Contoh lain dari penelitian tersebut adalah Tom Drake, yang membeberkan pengeluaran berlebihan di Badan Keamanan Nasional pada tahun 2010. Drake mengandalkan anonimitas untuk keselamatannya sendiri, dan dia mencari jurnalis khusus yang akan memahami nuansa enkripsi dan komunitas intelijen untuk memastikan laporannya dipahami dan dilaporkan dengan baik.
”Dia harus menemukan seseorang yang memahami enkripsi, yang akan membeli semua perlindungan yang dia siapkan untuk membagikan apa yang harus dia bagikan tanpa ketahuan,” kata Assmann.

Tingkat kepercayaan masyarakat terhadap sejumlah entitas terkait krisis Covid-19. Media massa dianggap memiliki kepercayaan publik sebanding dengan pemerintahan pusat. Responden sebanyak 8.522 orang dari enam negara (AS, Argentina, Inggris, Jerman, Spanyol, dan Korea Selatan).
”Itu adalah contoh ekstrem, tetapi orang lain mengikuti logika yang sama dan memilih siapa yang mereka lihat sebagai ahli materi pelajaran.
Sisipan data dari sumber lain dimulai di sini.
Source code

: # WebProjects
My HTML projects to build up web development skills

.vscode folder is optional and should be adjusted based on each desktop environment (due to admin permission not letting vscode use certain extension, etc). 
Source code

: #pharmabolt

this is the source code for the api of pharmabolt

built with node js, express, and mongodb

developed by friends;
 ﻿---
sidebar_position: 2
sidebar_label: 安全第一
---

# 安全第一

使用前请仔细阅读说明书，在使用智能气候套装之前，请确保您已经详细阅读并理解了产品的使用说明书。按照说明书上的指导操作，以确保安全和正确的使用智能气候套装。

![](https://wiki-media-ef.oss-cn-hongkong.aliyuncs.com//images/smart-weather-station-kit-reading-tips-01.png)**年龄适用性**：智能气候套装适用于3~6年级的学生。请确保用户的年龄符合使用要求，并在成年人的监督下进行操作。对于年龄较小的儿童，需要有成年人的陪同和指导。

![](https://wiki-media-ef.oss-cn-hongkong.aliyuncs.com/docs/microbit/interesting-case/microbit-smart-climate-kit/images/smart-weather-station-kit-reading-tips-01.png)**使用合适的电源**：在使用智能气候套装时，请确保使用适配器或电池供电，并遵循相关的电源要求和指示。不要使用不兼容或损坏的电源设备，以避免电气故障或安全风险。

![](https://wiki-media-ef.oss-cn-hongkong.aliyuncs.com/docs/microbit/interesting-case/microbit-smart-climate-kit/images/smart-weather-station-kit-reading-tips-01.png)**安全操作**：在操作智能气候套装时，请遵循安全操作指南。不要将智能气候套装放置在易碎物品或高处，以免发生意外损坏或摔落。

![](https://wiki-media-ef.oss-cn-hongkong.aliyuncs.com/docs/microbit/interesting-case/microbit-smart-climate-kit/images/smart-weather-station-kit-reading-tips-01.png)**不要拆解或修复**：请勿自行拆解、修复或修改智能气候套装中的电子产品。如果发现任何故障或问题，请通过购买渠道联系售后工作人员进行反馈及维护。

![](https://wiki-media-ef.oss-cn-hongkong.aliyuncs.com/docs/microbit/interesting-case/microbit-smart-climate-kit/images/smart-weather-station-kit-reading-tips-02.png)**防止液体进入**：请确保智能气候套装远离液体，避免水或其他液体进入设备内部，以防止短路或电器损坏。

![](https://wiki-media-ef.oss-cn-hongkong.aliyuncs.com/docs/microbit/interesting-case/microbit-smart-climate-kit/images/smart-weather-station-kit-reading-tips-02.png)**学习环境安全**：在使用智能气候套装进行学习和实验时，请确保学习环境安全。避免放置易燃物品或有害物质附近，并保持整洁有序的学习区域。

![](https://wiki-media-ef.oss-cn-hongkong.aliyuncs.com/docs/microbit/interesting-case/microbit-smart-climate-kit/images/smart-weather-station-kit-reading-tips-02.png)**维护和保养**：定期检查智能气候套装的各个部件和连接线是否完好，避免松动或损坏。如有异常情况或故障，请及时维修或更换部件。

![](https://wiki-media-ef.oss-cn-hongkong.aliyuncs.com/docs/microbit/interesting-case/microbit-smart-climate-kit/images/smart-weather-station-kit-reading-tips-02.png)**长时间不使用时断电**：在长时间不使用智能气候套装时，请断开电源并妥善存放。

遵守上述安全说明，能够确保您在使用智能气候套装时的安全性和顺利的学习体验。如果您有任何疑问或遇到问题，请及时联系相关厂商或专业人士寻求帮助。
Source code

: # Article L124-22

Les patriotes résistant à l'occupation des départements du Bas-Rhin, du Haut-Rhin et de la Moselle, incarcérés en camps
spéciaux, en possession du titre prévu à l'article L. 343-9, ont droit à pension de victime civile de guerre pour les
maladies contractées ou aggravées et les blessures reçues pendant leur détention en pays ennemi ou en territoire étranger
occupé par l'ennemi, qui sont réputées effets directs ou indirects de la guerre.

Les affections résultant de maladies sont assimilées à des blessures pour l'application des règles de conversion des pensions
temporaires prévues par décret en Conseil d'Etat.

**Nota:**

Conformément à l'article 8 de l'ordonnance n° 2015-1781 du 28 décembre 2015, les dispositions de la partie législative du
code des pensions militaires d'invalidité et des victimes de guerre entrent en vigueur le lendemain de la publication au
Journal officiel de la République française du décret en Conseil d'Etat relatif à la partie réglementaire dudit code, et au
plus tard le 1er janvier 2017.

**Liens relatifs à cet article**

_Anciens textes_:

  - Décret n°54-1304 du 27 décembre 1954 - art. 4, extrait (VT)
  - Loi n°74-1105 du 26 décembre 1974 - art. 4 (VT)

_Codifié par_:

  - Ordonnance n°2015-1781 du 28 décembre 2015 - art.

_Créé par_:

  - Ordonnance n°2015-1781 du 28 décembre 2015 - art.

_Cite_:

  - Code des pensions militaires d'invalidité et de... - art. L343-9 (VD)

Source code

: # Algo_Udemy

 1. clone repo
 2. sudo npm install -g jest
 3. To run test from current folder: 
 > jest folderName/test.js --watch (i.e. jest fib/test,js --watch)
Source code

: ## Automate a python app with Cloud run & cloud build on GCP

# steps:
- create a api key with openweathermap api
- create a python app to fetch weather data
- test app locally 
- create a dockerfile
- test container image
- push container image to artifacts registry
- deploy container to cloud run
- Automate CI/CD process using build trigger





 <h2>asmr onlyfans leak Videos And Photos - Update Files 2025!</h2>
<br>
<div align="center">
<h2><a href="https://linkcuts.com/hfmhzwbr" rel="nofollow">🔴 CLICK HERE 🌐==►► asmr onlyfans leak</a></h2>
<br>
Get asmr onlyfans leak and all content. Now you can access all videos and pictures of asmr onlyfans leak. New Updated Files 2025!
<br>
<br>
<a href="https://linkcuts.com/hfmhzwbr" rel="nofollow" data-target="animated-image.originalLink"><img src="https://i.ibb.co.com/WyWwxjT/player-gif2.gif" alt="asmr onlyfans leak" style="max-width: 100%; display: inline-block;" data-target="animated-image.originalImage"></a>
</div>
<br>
Keahlian semacam itu sekarang jarang ada, menurut saya, dalam lanskap media saat ini,” ujarnya.
Menurut Assmann, reporter saat ini cenderung meliput banyak topik, tetapi tidak mendalaminya dengan spesifik. ”(Jika tidak punya keahlian) Bagaimana cara Anda membangun kepercayaan? Bagaimana cara orang mengenali Anda sebagai seseorang yang ahli dalam bidang tertentu?” katanya.
Algoritma media saat ini yang lebih didorong oleh kuantitas berita, berapa sering dan berapa banyak orang yang mengeklik berita itu, tanpa memedulikan dampaknya lebih luas, telah mereduksi kerja-kerja jurnalisme mendalam dan investigatif.
Selain itu, faktor lain yang memperdalam krisis publik terhadap media massa saat ini adalah menguatnya bias dalam pemberitaan karena pagar api ruang redaksi dan bisnis yang mengabur serta praktik swasensor yang menguat.
Pada akhirnya, krisis di dalam ruang redaksi ini membuat para peniup peluit, yang dulu berharap pada media untuk melakukan perubahan, kini memilih bungkam.